PEACE CORPS CBT: DAY TO DAY

That is the sentence that starts my every day. I wake up to roosters and motorcycle engines outside my window. I sit down to a breakfast of rice and tortong talong. My host sister and brothers leave for school and I walk down the dusty paved road toward the Peace Corps staff house for class. On my walk I greet everyone: “Magandang Umaga Po!”. Curious eyes watch as I walk around kal-asos and trykes, or as I squish to the side of the road as a large truck comes through. Mornings are usually language sessions and during breaks, we walk less than 100 paces to stand on the seashore. We stretch our legs, stand in the surf, and breathe in the salty air. We break at lunch and I head home where Kuya greets me. He makes me food for lunch, usually chicken (manok), and of course, rice. Little Job is usually home from Kinder-one by then and he hides behind my chair and pokes me while I eat. The afternoon rolls in and I accept the slow melting feeling that will loom over me for the rest of the day.

The afternoons are usually technical sessions. The past two weeks have consisted of learning to perform coral seagrass and mangrove assessments, learning fish coral seagrass and mangrove identification, in both English and Tagalog, and learning to perform a participatory coastal resource assessment. To say it’s been a busy couple of weeks is an understatement. But sitting on the edge of a pump boat at 7am waiting to jump into the water and assess coral is a pretty great way to start the work week.

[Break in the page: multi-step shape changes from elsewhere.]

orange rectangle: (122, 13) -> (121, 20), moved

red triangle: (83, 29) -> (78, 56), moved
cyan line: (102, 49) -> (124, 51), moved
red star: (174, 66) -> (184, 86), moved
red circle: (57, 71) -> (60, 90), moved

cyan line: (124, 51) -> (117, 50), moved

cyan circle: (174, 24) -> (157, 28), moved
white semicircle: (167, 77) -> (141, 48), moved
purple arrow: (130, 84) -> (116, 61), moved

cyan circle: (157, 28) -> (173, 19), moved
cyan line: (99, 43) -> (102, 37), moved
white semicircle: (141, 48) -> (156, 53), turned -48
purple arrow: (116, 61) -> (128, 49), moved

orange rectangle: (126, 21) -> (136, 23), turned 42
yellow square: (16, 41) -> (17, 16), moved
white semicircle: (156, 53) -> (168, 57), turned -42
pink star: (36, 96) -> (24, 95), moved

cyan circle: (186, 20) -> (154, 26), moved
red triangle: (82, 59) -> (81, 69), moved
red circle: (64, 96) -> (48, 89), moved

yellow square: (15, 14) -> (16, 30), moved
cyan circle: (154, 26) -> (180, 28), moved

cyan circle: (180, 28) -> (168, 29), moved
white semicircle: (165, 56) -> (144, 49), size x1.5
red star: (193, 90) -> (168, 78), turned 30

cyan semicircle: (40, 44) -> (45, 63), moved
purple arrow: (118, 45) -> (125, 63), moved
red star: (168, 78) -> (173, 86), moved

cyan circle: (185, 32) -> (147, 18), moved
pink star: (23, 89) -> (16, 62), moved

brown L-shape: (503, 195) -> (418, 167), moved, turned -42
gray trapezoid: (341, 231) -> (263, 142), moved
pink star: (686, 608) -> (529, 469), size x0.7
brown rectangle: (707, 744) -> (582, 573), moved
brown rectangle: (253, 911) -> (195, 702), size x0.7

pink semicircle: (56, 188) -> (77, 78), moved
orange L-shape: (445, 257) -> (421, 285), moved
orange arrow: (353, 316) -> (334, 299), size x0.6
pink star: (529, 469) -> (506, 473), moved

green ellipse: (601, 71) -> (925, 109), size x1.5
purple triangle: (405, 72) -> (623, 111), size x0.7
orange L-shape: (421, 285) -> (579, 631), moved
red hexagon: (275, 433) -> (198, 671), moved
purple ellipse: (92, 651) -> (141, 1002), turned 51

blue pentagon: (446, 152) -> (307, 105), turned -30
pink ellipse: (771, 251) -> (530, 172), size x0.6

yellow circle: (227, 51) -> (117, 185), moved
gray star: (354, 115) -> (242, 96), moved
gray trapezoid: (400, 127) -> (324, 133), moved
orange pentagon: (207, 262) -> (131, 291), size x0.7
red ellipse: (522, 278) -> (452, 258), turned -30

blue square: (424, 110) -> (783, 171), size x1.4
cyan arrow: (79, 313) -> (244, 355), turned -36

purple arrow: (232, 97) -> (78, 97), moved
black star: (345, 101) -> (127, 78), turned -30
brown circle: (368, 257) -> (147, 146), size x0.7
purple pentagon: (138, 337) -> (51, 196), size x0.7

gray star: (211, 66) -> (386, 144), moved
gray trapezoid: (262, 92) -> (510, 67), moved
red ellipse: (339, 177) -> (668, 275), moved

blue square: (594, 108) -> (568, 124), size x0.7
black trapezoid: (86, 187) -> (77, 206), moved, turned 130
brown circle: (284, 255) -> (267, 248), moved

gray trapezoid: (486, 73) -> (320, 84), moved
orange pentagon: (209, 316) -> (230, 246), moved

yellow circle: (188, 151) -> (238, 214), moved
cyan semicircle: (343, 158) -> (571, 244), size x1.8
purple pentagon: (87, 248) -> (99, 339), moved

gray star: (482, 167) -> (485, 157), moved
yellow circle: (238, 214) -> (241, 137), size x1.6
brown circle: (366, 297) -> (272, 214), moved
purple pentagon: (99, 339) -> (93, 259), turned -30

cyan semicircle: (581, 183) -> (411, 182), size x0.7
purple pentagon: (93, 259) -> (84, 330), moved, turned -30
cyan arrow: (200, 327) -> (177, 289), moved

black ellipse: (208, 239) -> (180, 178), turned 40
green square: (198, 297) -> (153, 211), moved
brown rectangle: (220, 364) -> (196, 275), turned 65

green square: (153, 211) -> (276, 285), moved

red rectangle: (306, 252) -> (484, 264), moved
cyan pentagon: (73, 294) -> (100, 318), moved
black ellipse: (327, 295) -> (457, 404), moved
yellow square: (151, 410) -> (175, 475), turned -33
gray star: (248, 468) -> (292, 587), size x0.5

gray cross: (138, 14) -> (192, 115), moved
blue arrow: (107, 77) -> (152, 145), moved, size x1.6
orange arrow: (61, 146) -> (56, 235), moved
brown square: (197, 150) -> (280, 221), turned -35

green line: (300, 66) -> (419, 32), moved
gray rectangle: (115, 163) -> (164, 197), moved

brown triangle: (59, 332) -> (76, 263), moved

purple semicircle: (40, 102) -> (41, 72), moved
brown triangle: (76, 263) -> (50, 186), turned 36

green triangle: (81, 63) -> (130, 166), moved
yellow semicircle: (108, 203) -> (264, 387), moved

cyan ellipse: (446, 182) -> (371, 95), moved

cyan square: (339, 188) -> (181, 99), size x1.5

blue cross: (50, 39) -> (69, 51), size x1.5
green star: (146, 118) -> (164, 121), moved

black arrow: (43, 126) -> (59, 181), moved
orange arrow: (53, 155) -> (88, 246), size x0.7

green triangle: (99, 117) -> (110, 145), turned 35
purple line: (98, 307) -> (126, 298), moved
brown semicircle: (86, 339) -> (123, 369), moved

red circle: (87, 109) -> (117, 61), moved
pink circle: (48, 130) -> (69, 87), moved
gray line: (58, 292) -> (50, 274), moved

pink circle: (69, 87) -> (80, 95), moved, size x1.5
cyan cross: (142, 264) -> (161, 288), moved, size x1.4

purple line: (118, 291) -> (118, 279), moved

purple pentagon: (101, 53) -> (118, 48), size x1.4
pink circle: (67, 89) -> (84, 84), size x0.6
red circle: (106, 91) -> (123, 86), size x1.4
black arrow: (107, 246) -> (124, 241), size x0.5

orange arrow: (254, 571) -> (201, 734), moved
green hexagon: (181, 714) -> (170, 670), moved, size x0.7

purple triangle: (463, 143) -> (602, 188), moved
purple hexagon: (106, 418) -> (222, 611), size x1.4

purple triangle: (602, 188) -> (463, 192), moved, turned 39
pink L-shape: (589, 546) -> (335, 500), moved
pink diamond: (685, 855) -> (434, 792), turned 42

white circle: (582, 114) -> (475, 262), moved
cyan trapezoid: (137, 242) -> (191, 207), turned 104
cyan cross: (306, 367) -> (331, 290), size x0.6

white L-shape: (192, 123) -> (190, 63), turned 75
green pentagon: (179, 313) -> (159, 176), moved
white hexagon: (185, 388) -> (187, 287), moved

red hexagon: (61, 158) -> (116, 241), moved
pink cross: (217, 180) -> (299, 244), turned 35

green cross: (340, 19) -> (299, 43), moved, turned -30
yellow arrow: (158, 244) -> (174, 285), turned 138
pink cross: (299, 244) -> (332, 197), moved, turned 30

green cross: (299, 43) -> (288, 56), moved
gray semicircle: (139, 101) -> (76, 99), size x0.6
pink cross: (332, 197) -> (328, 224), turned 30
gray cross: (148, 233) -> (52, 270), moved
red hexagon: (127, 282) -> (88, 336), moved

To say it’s been a busy couple of weeks is an understatement.

When I come home at night I am greeted by ‘Ate Chelsea, Ate Chelsea!’ And hugs from little Job and Denise. I live with an Ate and Kuya. They have a daughter and two sons, but several cousins live close by so there are always kids around. The kids and I enjoy coloring, countless games of monkey monkey (go fish), and reading. At night everyone watches television and does their homework. We eat dinner, and I go to bed to the sound of videoke, kal-asos, and my fan turned on its highest setting.

…each day brings unique unexpected moments of being present.

Aside from my daily schedule each day brings unique unexpected moments of being present. Whether it’s drinking the best buko juice I’ve ever had from freshly cut coconuts on a beachside goat farm (and subsequently getting that coconut stolen by a goat), or dancing with the Ates at a birthday party while singing videoke. I’m amazed at the world of the Philippines as it unfolds before me.